High Auto Insurance Rates? Lack of a College Degree to Blame?
A recent press release from Consumer Watchdog indicates that many of California’s insurers are in direct violation of Proposition 103, which established that car insurance rates would be based primarily on three factors:
- The safety record of the driver in question
- The number of miles that he or she drives each year
- The policy-holder’s years of driving experience
According to Proposition 103, insurers cannot consider any other factors in setting auto insurance rates in California without submitting them to California’s Commissioner of Insurance for approval — and in order to win approval, the factors have to be “substantially related to the risk of loss”.
It is obvious insurers weren’t happy about Proposition 103, but they’ve found a loophole by increasing across-the-board rates, then offering discounts to certain “groups” like those who work in “preferred” fields or those with special college degrees.
But have you ever wondered why auto insurance providers use your education and occupation to determine your rates? There are both simple and less obvious reasons for them doing so.

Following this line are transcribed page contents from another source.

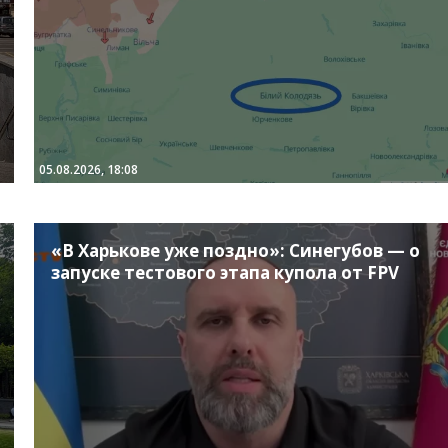
05.08.2026, 18:08
«В Харькове уже поздно»: Синегубов — о
запуске тестового этапа купола от FPV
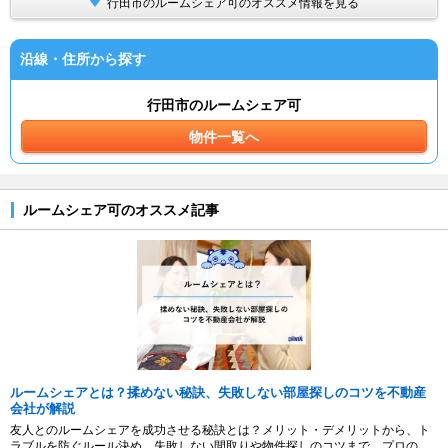
行田市のルームシェア可のオススメ情報を見る
沿線・住所から探す
行田市のルームシェア可
物件一覧へ
ルームシェア可のオススメ記事
ルームシェアとは？揉めない秘訣、失敗しない部屋探しのコツを不動産
会社が解説
友人とのルームシェアを成功させる秘訣とは？メリット・デメリットから、ト
ラブルを防ぐルール決め、失敗しない間取りや物件探しのコツまで、プロの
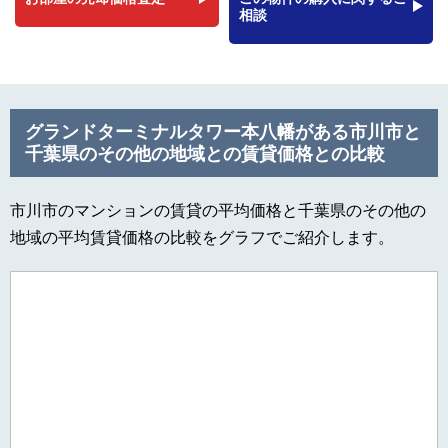
相談
グランドターミナルタワー本八幡がある市川市と
千葉県のその他の地域との賃貸価格との比較
市川市のマンションの賃貸の平均価格と千葉県のその他の
地域の平均賃貸価格の比較をグラフでご紹介します。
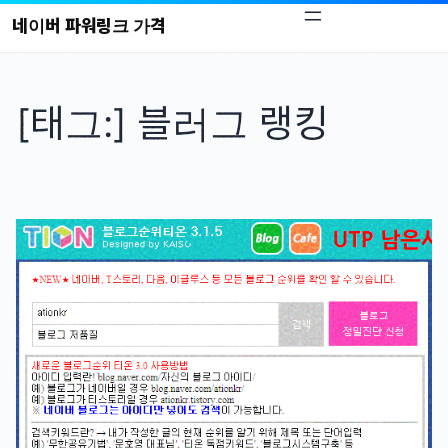
콘
네이버 파워링크 가격
텐
츠
로
[태그:]
블러그 랭킹
바
로
가
기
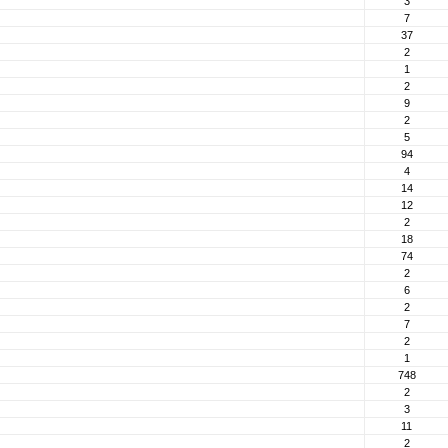
3
7
37
2
1
2
9
2
5
94
4
14
12
2
18
74
2
6
2
7
2
1
748
2
3
11
2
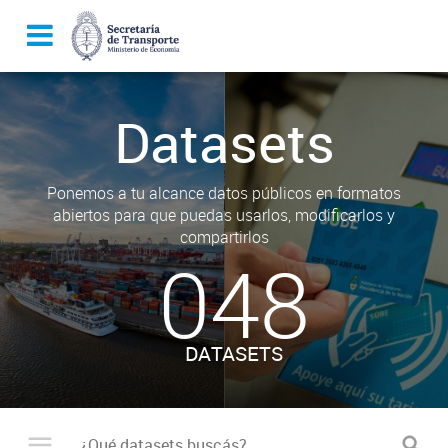
Datasets
Ponemos a tu alcance datos públicos en formatos
abiertos para que puedas usarlos, modificarlos y
compartirlos
048
DATASETS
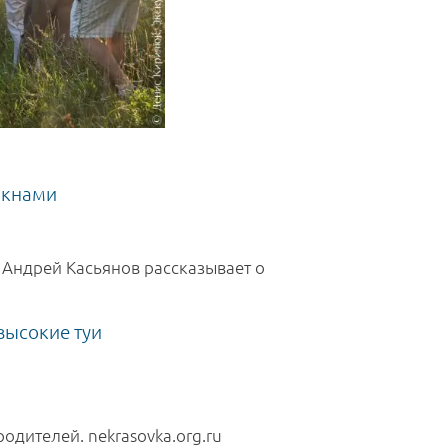
 Андрей Касьянов рассказывает о
одителей. nekrasovka.org.ru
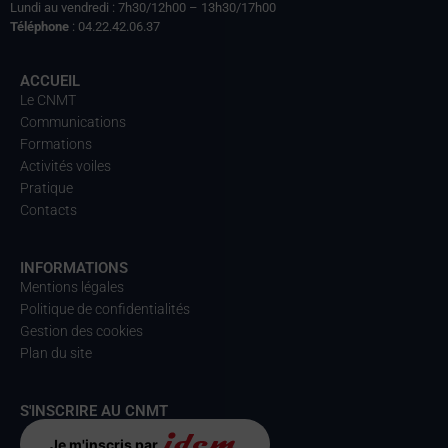
Lundi au vendredi : 7h30/12h00 – 13h30/17h00
Téléphone
: 04.22.42.06.37
ACCUEIL
Le CNMT
Communications
Formations
Activités voiles
Pratique
Contacts
INFORMATIONS
Mentions légales
Politique de confidentialités
Gestion des cookies
Plan du site
S'INSCRIRE AU CNMT
Je m'inscris par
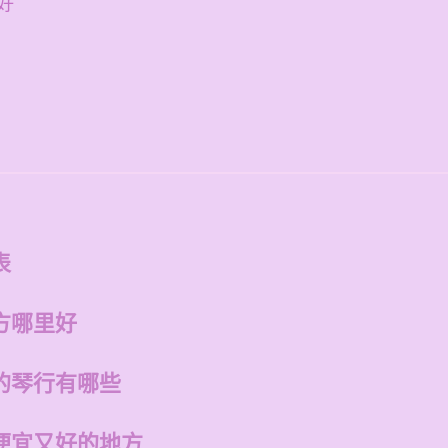
好
表
方哪里好
的琴行有哪些
便宜又好的地方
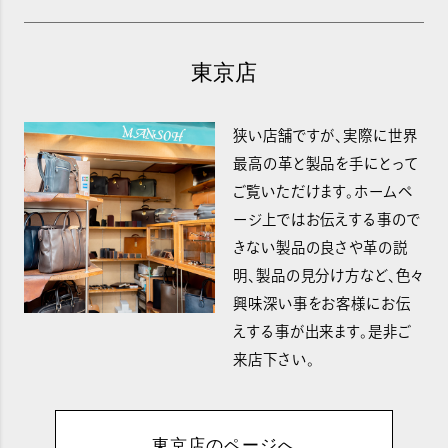
東京店
狭い店舗ですが、実際に世界
最高の革と製品を手にとって
ご覧いただけます。ホームペ
ージ上ではお伝えする事ので
きない製品の良さや革の説
明、製品の見分け方など、色々
興味深い事をお客様にお伝
えする事が出来ます。是非ご
来店下さい。
東京店のページへ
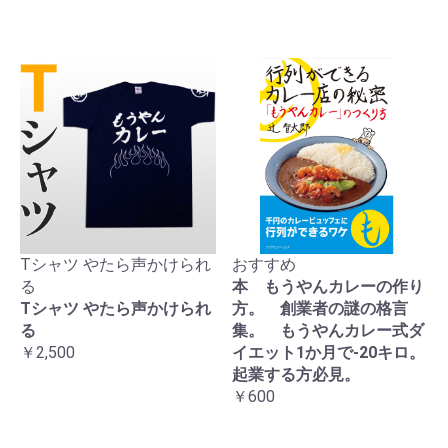
Tシャツ やたら声かけられ
おすすめ
る
本 もうやんカレーの作り
Tシャツ やたら声かけられ
方。 創業者の謎の格言
る
集。 もうやんカレー式ダ
￥2,500
イエット1か月で-20キロ。
起業する方必見。
￥600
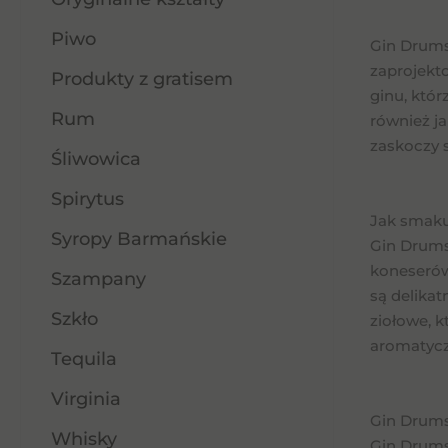
Piwo
Gin Drumsh
zaprojekto
Produkty z gratisem
ginu, któr
Rum
również j
zaskoczy 
Śliwowica
Spirytus
Jak smaku
Syropy Barmańskie
Gin Drums
koneserów
Szampany
są delikat
Szkło
ziołowe, 
aromatycz
Tequila
Virginia
Gin Drumsh
Whisky
Gin Drumsh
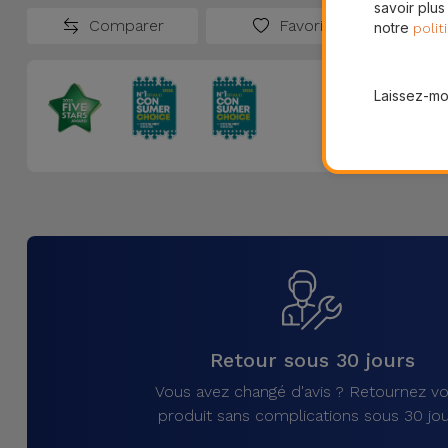
savoir plus
Comparer
Favoris
notre
polit
Laissez-moi
Retour sous 30 jours
Vous avez changé d'avis ? Retournez vo
produit sans complications sous 30 jou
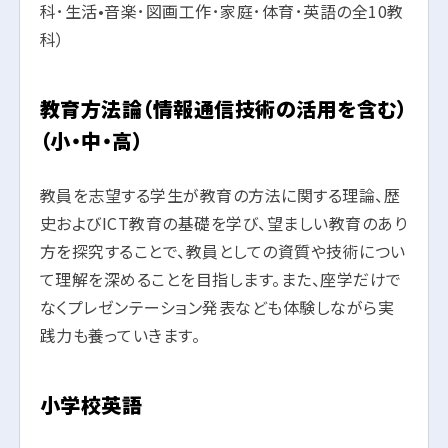
科･生活•音楽･図画工作･家庭･体育･英語の全10教
科）
教育方法論（情報通信技術の活用を含む）
（小・中・高）
教員を志望する学生が教育の方法に関する理論、歴
史およびICT教育の基礎を学び、望ましい教育のあり
方を探究することで、教員としての資質や技術につい
て理解を深めることを目指します。また、座学だけで
なくプレゼンテーション発表なども体験しながら実
践力も養っていきます。
小学校英語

Some occupations are proven to attract high risk drivers while others attract prudent drivers. For example, scientists pay some of the lowest auto insurance rates. Why, you wonder? A scientist does his or her significant research at a company that pays them to be meticulous and find valuable information. These people often take those careful practices from work and use them on the road. Scientists are considered to be careful individuals that think things through and always pay full attention at what they are doing.
Teachers, engineers, and pilots are also in the most-preferred tier. These occupations do not attract the risk-taking, boasting behavior of stock brokers, restaurateurs, and the like. Insurance companies assume that the analytic mindset of scientists, engineers, teachers, pilots, and similar professionals is reflected in their driving habits.
Any other reasons why doctors pay less for auto insurance coverage than manual laborers? Yes, drivers with “preferred” occupations file fewer claims than drivers with “high-risk” occupations. The term “risk” here translates more accurately as “risk of filing an insurance claim” instead of “risk of getting into a car accident.” For example, a doctor with a $200,000 salary involved in a minor fender-bender is much more likely to pay for damages out of pocket than a laborer making $12 an hour. In other words, people with high-paying jobs file fewer auto insurance claims.